After the inner pair unwinds and the execution is at strex of the outer pair, it does not succeed. The outer pair runs again, hoping that the inner pair does not interfere this time.
So imagine that I have a RTOS with fixed time sliced scheduling
Task 1 with medium priority goes to get a MutexAddress1 but the LDREX shows the task is not in use, but task gets removed from processor before the SDREX.
Task 2 gets processor and gets MutexAddress1 and before it is done with mutex is bumped from processor.
Task 3 goes to get MutexAddress2 and does the LDREX and the mutex is free, but gets bumped from processor before STREX.
Task 1 gets put back on processor and does the STREX, which should fail.

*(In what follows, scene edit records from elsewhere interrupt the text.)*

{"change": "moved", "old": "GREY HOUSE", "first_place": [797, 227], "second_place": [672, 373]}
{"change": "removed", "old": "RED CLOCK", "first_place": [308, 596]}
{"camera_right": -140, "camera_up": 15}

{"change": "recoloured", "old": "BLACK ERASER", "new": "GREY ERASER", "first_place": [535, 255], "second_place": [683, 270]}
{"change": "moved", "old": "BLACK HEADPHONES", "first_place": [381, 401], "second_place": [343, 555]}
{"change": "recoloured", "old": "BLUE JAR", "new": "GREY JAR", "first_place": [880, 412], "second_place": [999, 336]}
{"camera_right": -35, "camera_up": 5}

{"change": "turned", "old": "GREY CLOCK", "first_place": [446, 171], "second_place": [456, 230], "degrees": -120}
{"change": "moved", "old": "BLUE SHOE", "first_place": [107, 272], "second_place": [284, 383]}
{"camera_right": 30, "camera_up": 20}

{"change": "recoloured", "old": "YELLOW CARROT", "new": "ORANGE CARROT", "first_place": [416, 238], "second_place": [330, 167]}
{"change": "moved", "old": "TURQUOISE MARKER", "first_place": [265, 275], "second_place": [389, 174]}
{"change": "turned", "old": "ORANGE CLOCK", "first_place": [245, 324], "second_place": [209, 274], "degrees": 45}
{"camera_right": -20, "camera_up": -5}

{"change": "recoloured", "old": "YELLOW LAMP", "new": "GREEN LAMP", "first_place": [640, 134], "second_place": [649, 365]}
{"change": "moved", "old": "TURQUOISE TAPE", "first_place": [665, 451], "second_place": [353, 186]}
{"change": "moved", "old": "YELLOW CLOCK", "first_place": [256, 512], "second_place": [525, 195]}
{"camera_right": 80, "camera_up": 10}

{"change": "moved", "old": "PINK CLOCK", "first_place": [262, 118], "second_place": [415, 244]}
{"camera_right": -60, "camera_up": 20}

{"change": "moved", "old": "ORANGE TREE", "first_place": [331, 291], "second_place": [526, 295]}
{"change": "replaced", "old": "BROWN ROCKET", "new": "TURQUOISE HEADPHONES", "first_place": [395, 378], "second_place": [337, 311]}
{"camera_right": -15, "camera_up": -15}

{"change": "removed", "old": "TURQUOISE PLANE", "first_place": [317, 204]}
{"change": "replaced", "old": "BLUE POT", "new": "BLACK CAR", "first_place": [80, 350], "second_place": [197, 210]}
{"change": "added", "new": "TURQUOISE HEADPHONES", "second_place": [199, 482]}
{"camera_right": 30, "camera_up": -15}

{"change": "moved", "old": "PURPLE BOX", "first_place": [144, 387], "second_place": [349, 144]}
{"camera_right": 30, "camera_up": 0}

However since the address resolution on the LDREX/STREX is the entire memory it thinks the LDREX from Task 3 (MutexAddress2) is the same as the STREX for MutexAddress1. So now Task 1 thinks it got the Mutex and so does Task 2.
Yes it takes a complex example to show the case where it fails and the likelihood this happens in the real world is very low but it is not zero.
To make a simple test case you could do this:
LDREX mutexAddress1
LDREX mutexAddress2
STREX mutexAddress1 --- If this passes the system is broken.
According to what I have read in the following documents from ARM the above simple case will break on the M3,M4, and M7 cores.
http://infocenter.arm.com/help/index.jsp?topic=/com.arm.doc.faqs/ka16180.html
The only way I can see to get around this is that every interrupt/exception (ie task switch) issue a CLREX such that if any exception that happens between the LDREX and STREX the STREX will fail.
Hi there,
In Cortex-M, exclusive state automatically get cleared in exception events (this is different from Cortex-A in Armv7-A, but I think Armv8-A clear exclusive state automatically as well).
https://developer.arm.com/docs/ddi0403/e/armv7-m-architecture-reference-manual
Section A3.4.4 Context switch support
"It is necessary to ensure that the local monitor is in the Open Access state after a context switch. In ARMv7-M, the local monitor is changed to Open Access automatically as part of an exception entry or exit sequence. The local monitor can also be forced to the Open Access state by a CLREX instruction."
Hope this cleared your concern.
regards,
Joseph
Wonderful! Then it make a lot more sense to use....
I figured that Arm Engineers would have thought through this, but could not find enough details online to figure it out.
Thanks
Trampas
You're welcome :-)
Instead of keep running in the spin lock loop, often an semaphore API could send a request to OS to context switch to other tasks if the spin lock cannot proceed, the OS could put this task in wait queue and get back to this spin lock later when another task release the semaphore (this require the semaphore release API to inform OS kernel of the change).